● Texto proporcionado:
==*==

(Fotografías cortesía del autor).
Conocí a Manuel Felguérez (1928-2020) a principios de los ochentas. Llegaban él y Meche a reuniones de amigos que éramos todos varias décadas más jóvenes que él. Y Manuel, se convertía en uno de nuestra generación al cabo de las primeras frases, mutaba en el surtidor de historias y reflexiones no sobre arte, ni de la grilla cultural, sino de la vida. Sus recuerdos pronto nos ilustraban las andanzas de las que venía. Sus anécdotas nos hacían descubrir, como si fueran las cámaras ocultas en un escenario, las perspectivas distintas de los acontecimientos que más nos importaban.
Su voz era delgada y su mirada era directa. Tenía los ojos azules y cuando se dirigía a ti los ponía sobre los tuyos para asegurarse que ese contacto era total y que era a ti a quien estaba dirigiéndose. Imposible escapar de esa frontalidad que se acompañaba de frases, historias, reflexiones.
Jóvenes como éramos, nos parecía un privilegio que esa pareja entrañable pasara horas escuchando nuestros devaneos, oyendo nuestra música, disfrutando a Nina Simone en las espléndidas bocinas que tenía Gabriel Macotela en su casa; nos gustaban esas horas con nosotros y las sabíamos compartidas con una sociedad que estaba afuera de las casas llenas de humo y ruido en las que nos reuníamos. Ese “afuera” se acercaba a él para replicarlo en los periódicos, hacerse fotos que alimentaban las páginas de las secciones de sociales. Saberle más de nuestro de lado que de los políticos, socialités y estrellas del momento que le usaban para prestigiarse, era una suerte de secreto privilegio.
Con los años los encuentros se replicaron con abundancia. En un lugar o en otro, nos veíamos con la complicidad de esas largas reuniones de años atrás en las que nos había tenido la paciencia para estar con nosotros siempre de manera gozosa y ligera. Nos llevaba varias décadas, es verdad, pero nunca existió esa sensación de distancia generacional. Era ya un maestro, sí, pero no lanzaba por delante sus éxitos ni reconocimientos.

Rica herencia
A la par de su obra, cuantiosa y esforzada, se encuentra uno de los mayores empeños de su vida que fue el Museo de Arte Abstracto Manuel Felguérez, en la ciudad de Zacatecas, su estado natal. En ese espacio de privilegio museístico se muestran grandes series de su autoría, pero a la vez documenta lo que pasaba en su generación.

==*==

● Información proporcionada:
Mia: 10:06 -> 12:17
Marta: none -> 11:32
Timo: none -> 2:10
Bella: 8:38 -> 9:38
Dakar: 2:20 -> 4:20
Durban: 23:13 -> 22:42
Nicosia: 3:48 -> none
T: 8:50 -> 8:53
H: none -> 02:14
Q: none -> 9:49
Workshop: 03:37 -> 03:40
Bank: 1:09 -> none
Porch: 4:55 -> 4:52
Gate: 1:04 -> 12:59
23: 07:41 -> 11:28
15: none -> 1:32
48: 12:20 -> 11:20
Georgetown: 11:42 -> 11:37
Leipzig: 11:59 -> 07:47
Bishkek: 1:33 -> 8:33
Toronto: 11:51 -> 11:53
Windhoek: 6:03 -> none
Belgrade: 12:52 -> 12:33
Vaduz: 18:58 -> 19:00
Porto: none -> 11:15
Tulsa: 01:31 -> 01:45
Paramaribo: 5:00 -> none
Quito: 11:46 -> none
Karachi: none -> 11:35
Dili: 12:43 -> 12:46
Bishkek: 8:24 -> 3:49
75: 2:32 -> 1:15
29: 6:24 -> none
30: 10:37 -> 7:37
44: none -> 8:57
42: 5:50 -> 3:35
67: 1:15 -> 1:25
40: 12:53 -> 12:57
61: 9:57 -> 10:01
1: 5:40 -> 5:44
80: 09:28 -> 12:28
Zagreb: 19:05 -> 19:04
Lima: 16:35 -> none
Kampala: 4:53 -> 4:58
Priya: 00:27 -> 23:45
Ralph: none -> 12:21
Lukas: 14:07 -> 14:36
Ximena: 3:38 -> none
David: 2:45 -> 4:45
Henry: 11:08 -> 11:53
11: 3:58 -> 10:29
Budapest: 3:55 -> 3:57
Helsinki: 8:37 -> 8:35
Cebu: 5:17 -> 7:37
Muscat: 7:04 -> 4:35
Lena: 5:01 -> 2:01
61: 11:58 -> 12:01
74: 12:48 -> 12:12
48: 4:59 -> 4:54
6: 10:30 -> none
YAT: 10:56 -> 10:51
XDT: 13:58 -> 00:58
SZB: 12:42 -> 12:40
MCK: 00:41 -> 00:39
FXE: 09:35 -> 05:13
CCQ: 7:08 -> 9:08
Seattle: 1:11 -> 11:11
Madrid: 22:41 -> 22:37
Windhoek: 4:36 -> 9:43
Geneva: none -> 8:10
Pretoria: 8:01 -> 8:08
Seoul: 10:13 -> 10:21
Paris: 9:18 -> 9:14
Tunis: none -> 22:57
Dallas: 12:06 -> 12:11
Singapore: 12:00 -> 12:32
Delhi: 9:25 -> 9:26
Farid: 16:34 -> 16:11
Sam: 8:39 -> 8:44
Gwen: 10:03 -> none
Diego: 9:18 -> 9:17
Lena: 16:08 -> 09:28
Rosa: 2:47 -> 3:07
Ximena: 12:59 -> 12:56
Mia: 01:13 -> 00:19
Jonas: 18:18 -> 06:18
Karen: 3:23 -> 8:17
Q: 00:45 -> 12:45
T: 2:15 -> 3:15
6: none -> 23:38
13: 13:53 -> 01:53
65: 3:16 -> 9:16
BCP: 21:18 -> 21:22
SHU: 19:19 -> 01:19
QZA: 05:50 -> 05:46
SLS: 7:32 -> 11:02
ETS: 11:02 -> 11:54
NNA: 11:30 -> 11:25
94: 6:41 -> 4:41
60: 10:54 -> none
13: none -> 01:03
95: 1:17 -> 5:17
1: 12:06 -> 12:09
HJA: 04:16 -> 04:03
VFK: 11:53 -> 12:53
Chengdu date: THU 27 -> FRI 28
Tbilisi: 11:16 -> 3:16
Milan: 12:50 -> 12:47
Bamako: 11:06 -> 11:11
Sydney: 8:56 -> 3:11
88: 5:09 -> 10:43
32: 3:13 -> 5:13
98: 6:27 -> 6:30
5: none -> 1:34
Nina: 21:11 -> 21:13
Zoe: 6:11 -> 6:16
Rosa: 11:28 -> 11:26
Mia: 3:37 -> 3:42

==*==

● Ejercicios por resolver:
1/ De acuerdo con el texto sobre Manuel Felguérez, ¿en qué ciudad está el museo que lleva su nombre?
2/ Indica si cada afirmación concuerda con el texto sobre Manuel Felguérez y cita las palabras que lo deciden: (a) Felguérez tenía los ojos azules. (b) Quien narra conoció a Felguérez a finales de los noventa. (c) Felguérez solía poner por delante sus éxitos y reconocimientos.
3/ Escribe la continuación del texto sobre Manuel Felguérez a partir de su última oración.

● Respuestas:
1/ En la ciudad de Zacatecas, su estado natal.

2/
(a) Sí: "Tenía los ojos azules".
(b) No: "Conocí a Manuel Felguérez (1928-2020) a principios de los ochentas."
(c) No: "no lanzaba por delante sus éxitos ni reconocimientos."

3/
Aunque su obra es la que mayormente habita ese espacio, quizá el corazón se ese recinto sean los murales de Osaka que, por fin después de tantos años, fueron reunidos bajo el mismo techo como se quiso hacer en los años sesentas de manera infructuosa. Debido al error de cálculo de un arquitecto emergente quien tomó el proyecto en esa ciudad japonesa, los murales apenas pudieron recargarse en las paredes al aumentar unos cuantos centímetros la altura del piso del pabellón, lo que impidió que entraran las piezas que debían exhibirse en los muros ocupando su exacta dimensión de piso a techo.
Arnaldo Coen, Francisco Icaza, Vicente Rojo, Brian Nissen, Roger von Gunten, Vlady, Gilberto Aceves Navarro entre otros están ahí presentes con esas piezas de dimensiones enormes y a las que hubo que construirles un espacio ad-hoc para que pudieran ser exhibidas. Actualmente, se trata de uno de los raros espacios pensados y construidos para obra específica en el conglomerado museístico de México.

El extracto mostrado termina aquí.